I'll second a lot of what LW added in reply #5.
My parents rented out the tiny mobile home that we lived in when we were kids and they were still what would be considered newlyweds. You see, thanks to much hard work by my father (my mother was mostly a stay at home mom) and a little extra income from my mom's waitressing, my parents built a home on property sold to them by my grandparents (my father's parents). The same property we lived on when living in the mobile home.
The first set of tenants my parents had were truly great people. A Bechtel contractor that was a very hard worker, with a great work ethic and values system. His wife and he were newlyweds also. They worked hard to maintain a very nice home. They planted lovely flowers around the mobile home, and kept the place as neat as they could. They would call about problems with the home only in an emergency, and would take care of most things themselves before ever troubling someone else (including my parents, the landlords). My parents loved having them as tenants and were sad when they moved away after the construction work the guy was doing had finished.
From that point on though, my parents had no end of difficulties with tenants -- including relatives that horribly took advantage of my parents and literally destroyed the home.

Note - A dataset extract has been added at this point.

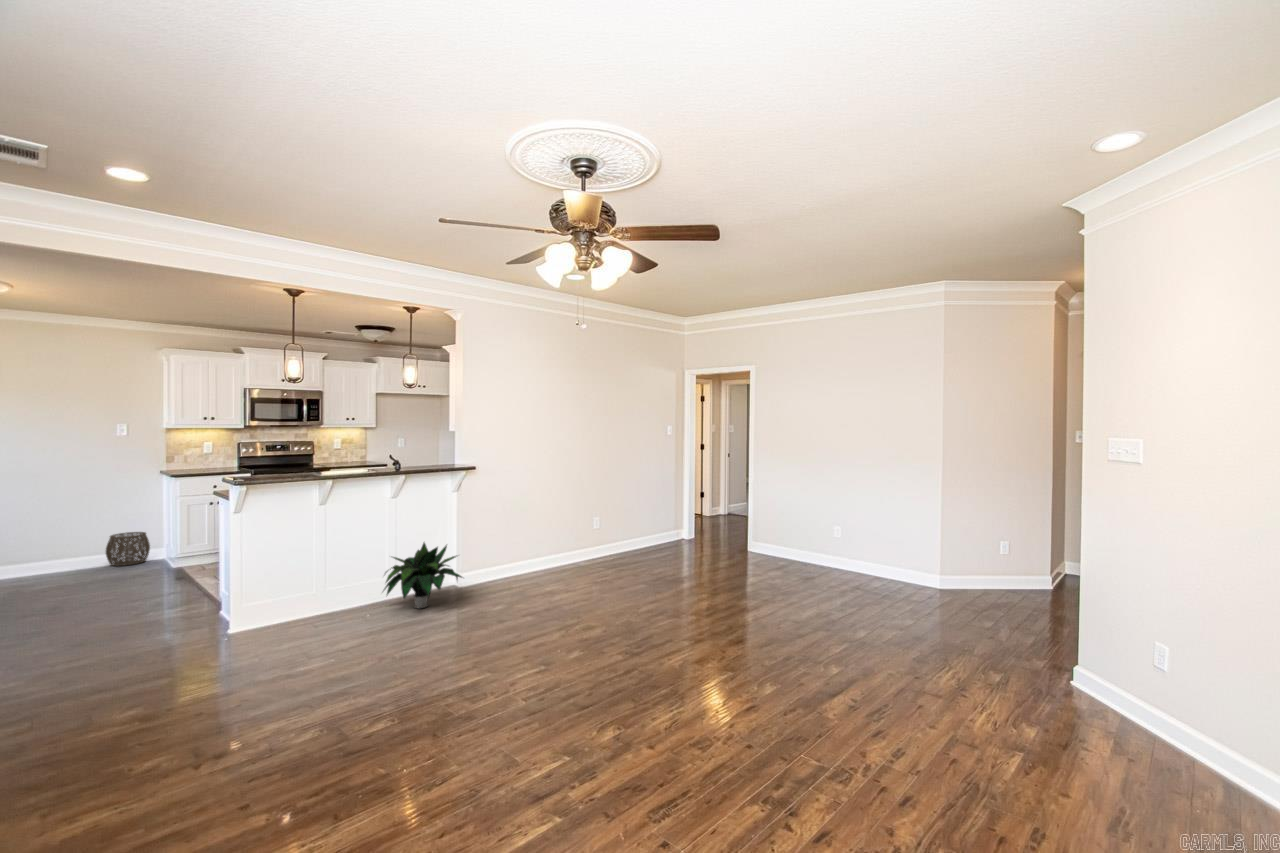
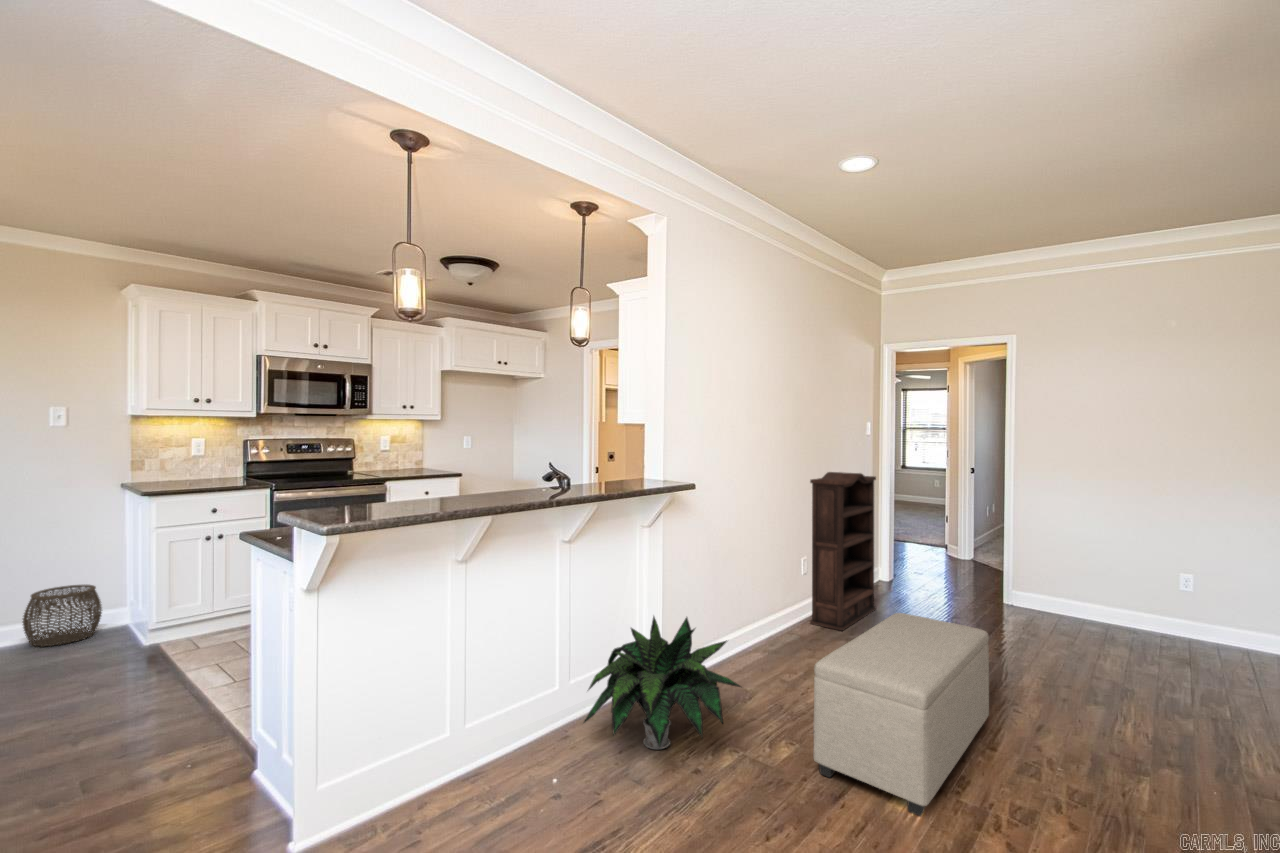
bookshelf: none [584,465,642,567] -> present [810,472,876,631]
ottoman: none [485,546,607,629] -> present [813,613,989,816]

One tenant (a relative) had at least one big dog that tore up the place. Did said relative or his parents help pay for the damage? Are you kidding me?!? There was barely an "I'm sorry".
Another tenant, non-relative, came in and painted the pale pink interior African power Green -- without ever obtaining permission. That was perhaps the absolute worst tenant, and that tenant was the one that taught my family the rules of eviction. 90 days past due (or close to it) before notice could be served. Once notice was served, 60 days (or something close to it), before the individual could be evicted, and then only with help of law enforcement (though my father was a state Trooper, he had to get the local sherriff's office involved instead), but if the tenant demanded an extension of time, then one was mandatorily granted, and the clock started later. So, 6 months plus of no income for a family that was struggling to pay their own mortgage, property taxes, phone bills, food bills, and other necessities went by before the locks could be changed and the individual that lived on drugs and alcohol while trying to find a new man to care for her (read: knock her up so she could get AFDC like the neighbors that helped get her into the rental space to begin with) freeloaded all along.
When she left, several hundred (back when several hundred was a lot of money) dollars worth of work was needed to replace carpet that was ruined by a dog (again, with no pets allowed), paint removal on the sink and fridge, and other items was needed.
And people wondered why my parents, with a family of 6 (2 adults, 4 kids) wound up able to have their kids get reduced cost lunches at the public schools. As a cop, my dad's income was almost nothing, and yet people figured that as a cop he had to be living comfortably. I guess too many people had seen Serpico and thought all cops were on the take.
Anyway, the rules are far too tilted in favor of the tenant, and to this day when I drive by apartment buildings and see piles of belongings on the street I laugh. Not at the misfortune of the individual, but instead to keep from crying from the thought of my parents watching their first family home nearly destroyed by the bad tenants they rented to. You see, I know for a fact that these evictees were all given plenty of opportunity, and every single one abused the system to get to the point that they did.
Perhaps if they had turned to friends or relatives for help, or perhaps if they had not wasted their money on drugs and alcohol (or the lottery, or whatever) they could have paid enough rent to keep themselves from being evicted, or perhaps they could at least have removed the best of their own property and not seen themselves "wiped out" due to the debts they had built up.